France’s parliament has been urged by a government-tasked commission to “take back control” of the drugs trade by ending the “failure” of prohibition, recommending state-controlled stores as the best way forward, the Telegraph reports.
Two experts for the economic analysis council, or CAE, released a report on Thursday entitled “Cannabis: how to take back control”. The authors wrote that, “The system of prohibition promised by France for the past 50 years has been a failure.”
The report said cannabis could bring up to €2.8 billion (£2.5bn) per year into state coffers and create up to 57,000 jobs.
Part of the revenues could be channeled into “town and educational policies in sensitive urban areas”.
“It’s an issue that is evolving fast with lots of return on experience as all countries who legalise cannabis do so in different ways,” said Pierre -Yves Geoffard, one of the co-authors. “The advantage of not being the first off the block is you can learn from others’ mistakes.”
Within hours of the report’s release, some 70 public figures, including the number two of President Emmanuel Macron’s ruling LREM party, published a petition in Nouvel Obs magazine calling for legalisation in the name of “pragmatism”. Seven MPs from LREM also backed a proposed bill to legalise cannabis by creating a public monopoly on production and distribution of the drug.
While government spokeswoman Sibeth Ndiaye said “(its) position is not to go towards legalisation of cannabis”, Richard Ferrand, the parliamentary speaker from LREM, said a debate would follow.
Public opinion in France is divided, with the latest poll suggesting that 54% remain against the idea of full legalisation.

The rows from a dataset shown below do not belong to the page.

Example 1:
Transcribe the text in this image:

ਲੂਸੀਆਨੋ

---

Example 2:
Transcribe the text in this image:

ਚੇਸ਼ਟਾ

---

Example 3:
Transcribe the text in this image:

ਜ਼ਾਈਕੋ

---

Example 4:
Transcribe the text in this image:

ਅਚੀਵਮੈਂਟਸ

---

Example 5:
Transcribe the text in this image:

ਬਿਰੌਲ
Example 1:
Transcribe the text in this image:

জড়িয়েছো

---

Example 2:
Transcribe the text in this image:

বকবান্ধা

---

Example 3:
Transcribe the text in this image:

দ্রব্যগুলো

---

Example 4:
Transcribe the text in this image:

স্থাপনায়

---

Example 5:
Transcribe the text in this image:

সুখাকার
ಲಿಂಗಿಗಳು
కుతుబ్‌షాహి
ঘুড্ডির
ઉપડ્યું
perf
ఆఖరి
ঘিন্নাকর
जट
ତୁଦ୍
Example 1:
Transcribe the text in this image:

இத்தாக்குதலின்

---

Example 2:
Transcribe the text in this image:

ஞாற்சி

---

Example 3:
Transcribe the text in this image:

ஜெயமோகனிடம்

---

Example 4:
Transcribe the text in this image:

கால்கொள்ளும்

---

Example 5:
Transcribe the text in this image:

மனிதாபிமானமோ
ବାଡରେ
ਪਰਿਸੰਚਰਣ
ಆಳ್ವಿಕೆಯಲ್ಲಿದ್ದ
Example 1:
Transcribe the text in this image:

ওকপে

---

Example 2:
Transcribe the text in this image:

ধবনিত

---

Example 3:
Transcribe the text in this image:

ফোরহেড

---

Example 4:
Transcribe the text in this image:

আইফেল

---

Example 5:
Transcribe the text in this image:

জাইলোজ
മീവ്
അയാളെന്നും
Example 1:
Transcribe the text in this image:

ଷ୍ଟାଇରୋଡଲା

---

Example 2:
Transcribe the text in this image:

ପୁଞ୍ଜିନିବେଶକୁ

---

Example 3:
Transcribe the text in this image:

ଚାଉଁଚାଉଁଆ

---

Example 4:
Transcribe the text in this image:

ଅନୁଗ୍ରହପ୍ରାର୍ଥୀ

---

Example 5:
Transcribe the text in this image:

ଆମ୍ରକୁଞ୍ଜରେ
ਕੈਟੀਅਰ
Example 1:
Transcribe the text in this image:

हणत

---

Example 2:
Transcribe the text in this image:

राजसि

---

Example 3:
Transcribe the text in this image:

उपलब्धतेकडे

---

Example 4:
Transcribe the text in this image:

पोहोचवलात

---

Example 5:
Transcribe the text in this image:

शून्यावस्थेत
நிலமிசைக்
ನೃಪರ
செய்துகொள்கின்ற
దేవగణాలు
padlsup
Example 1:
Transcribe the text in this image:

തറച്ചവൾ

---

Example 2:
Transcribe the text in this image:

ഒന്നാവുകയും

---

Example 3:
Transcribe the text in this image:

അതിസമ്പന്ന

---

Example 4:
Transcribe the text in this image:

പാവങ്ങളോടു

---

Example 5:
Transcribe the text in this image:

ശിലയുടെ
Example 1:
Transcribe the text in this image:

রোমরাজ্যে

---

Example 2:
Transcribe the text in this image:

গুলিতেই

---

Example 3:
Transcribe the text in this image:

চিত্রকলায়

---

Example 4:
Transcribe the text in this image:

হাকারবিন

There is, however, wide support for therapeutic use, which the French scientific committee CSST says would benefit up to a million patients.
The CSST has advised the government to “experiment” with legal medicinal cannabis for two years, something parliament is expected to rubberstamp next year.
Last year, the French government closed a legal loophole which had allowed coffee shops to sell low-strength cannabis products. French law allows the sale of the drug containing less than 0.2% of the psychoactive THC (tetrahydrocannabinol).